All lines of the material below that include the string "DALY" are to be copied.

EXCERPTED DATA:
----------------
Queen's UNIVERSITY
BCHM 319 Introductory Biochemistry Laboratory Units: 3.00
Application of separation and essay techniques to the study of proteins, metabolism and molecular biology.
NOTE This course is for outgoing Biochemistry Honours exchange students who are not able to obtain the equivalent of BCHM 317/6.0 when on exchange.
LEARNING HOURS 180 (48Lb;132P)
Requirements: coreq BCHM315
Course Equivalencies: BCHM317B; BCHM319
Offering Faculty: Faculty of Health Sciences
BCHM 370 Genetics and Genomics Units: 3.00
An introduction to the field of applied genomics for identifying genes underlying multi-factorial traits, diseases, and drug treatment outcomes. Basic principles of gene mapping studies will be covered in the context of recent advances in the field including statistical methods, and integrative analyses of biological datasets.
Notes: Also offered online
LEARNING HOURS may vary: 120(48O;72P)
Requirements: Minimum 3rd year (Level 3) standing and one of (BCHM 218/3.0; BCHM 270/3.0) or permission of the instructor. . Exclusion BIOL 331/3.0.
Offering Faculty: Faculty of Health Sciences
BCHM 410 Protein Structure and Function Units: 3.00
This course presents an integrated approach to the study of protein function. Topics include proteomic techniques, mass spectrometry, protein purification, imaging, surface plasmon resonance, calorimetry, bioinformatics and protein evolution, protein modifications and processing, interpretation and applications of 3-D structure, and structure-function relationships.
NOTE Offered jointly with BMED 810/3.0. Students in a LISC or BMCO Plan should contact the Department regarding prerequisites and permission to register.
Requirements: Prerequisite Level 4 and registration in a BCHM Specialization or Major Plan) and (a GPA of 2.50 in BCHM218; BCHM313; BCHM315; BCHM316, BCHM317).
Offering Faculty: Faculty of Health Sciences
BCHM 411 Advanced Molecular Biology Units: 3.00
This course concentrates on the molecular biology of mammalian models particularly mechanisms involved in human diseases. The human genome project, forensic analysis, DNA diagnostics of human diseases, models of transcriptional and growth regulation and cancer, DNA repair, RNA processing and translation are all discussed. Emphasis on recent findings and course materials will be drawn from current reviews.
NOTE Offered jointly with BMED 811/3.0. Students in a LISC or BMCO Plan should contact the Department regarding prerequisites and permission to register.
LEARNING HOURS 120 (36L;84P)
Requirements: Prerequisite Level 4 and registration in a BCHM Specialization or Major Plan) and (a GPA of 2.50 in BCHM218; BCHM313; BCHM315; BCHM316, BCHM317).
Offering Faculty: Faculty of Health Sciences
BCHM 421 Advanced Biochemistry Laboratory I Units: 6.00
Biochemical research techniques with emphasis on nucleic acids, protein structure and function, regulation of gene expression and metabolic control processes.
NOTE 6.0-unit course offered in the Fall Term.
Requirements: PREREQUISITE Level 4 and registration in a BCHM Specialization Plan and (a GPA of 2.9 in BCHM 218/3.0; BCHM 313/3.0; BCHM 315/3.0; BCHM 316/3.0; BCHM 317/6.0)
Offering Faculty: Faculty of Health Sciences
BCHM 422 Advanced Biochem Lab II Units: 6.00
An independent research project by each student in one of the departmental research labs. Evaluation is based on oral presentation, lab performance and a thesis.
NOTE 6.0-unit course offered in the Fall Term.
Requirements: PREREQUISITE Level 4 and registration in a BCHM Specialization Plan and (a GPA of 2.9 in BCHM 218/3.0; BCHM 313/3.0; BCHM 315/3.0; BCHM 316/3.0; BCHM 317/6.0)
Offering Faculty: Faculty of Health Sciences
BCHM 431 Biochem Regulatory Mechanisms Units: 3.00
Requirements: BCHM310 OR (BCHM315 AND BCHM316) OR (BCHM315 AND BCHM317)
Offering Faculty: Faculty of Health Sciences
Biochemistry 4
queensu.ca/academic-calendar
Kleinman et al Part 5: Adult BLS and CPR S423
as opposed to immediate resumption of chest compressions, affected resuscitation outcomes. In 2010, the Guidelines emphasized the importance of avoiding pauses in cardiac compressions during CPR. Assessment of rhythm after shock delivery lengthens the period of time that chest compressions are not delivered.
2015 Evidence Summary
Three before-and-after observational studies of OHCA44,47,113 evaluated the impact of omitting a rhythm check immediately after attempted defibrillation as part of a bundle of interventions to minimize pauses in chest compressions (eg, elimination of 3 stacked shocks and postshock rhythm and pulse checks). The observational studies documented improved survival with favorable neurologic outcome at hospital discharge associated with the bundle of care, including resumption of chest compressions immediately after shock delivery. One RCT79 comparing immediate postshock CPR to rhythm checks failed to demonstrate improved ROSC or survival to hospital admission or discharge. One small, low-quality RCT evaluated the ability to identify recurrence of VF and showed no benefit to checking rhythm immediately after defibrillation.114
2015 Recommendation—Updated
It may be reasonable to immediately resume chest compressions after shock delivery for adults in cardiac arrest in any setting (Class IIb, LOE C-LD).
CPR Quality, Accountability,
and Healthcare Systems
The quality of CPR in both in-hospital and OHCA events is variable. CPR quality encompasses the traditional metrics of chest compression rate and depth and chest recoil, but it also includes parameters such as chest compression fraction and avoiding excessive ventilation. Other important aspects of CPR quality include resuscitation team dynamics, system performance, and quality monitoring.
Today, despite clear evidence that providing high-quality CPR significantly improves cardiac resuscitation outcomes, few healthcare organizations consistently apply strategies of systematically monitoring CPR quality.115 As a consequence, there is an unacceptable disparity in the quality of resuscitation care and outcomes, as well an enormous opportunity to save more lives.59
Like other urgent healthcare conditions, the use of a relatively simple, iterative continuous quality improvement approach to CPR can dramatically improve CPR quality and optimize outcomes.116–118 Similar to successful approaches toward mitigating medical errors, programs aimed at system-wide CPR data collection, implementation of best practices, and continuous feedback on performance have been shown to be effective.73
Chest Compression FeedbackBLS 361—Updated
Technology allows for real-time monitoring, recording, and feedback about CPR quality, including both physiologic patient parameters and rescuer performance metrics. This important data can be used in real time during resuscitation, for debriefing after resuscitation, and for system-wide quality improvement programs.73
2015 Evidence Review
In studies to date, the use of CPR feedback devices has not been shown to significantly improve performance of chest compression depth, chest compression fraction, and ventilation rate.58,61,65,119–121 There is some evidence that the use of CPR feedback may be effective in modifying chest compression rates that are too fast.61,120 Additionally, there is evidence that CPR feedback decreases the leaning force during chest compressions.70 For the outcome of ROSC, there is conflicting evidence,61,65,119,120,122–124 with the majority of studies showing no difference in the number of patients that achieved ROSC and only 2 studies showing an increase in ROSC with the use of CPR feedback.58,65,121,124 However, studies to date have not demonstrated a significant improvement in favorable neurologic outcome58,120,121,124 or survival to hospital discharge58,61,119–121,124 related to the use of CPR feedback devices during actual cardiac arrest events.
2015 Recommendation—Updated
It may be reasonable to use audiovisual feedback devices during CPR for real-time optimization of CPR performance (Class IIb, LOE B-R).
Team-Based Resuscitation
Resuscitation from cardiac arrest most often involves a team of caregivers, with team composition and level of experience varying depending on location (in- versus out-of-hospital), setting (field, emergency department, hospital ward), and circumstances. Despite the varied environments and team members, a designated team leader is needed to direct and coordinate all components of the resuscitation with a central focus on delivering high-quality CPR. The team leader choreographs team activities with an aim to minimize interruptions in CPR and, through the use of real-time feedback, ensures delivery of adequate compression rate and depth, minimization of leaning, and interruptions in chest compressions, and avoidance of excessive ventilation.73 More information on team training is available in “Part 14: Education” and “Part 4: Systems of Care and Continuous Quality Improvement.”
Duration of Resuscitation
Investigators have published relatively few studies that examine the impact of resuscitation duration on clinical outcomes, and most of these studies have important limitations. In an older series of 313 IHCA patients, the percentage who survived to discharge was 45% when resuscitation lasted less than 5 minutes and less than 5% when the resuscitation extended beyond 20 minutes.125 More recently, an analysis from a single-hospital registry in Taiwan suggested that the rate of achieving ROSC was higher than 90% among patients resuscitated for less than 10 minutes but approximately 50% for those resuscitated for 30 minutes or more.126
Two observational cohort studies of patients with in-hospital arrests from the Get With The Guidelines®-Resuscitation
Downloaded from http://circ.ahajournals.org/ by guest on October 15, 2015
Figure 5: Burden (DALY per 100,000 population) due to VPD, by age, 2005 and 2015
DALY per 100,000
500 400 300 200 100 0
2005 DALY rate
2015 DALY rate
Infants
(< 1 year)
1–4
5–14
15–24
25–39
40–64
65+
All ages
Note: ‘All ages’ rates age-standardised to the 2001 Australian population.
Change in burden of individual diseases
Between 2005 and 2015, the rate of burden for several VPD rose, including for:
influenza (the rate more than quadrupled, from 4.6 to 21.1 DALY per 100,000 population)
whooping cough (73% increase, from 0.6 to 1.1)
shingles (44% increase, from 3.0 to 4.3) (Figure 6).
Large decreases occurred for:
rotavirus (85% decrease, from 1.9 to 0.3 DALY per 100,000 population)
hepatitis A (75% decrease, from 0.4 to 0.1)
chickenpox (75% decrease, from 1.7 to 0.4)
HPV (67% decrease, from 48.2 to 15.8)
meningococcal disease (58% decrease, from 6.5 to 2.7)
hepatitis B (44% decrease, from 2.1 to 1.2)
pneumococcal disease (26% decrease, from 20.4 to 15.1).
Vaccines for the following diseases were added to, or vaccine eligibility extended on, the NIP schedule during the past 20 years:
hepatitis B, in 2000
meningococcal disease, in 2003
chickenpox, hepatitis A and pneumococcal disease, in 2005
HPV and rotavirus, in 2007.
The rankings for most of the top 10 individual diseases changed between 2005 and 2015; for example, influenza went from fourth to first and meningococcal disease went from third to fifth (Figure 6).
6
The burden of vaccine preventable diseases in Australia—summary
----------------
EXPECTED ANSWER:
Figure 5: Burden (DALY per 100,000 population) due to VPD, by age, 2005 and 2015
DALY per 100,000
2005 DALY rate
2015 DALY rate
influenza (the rate more than quadrupled, from 4.6 to 21.1 DALY per 100,000 population)
rotavirus (85% decrease, from 1.9 to 0.3 DALY per 100,000 population)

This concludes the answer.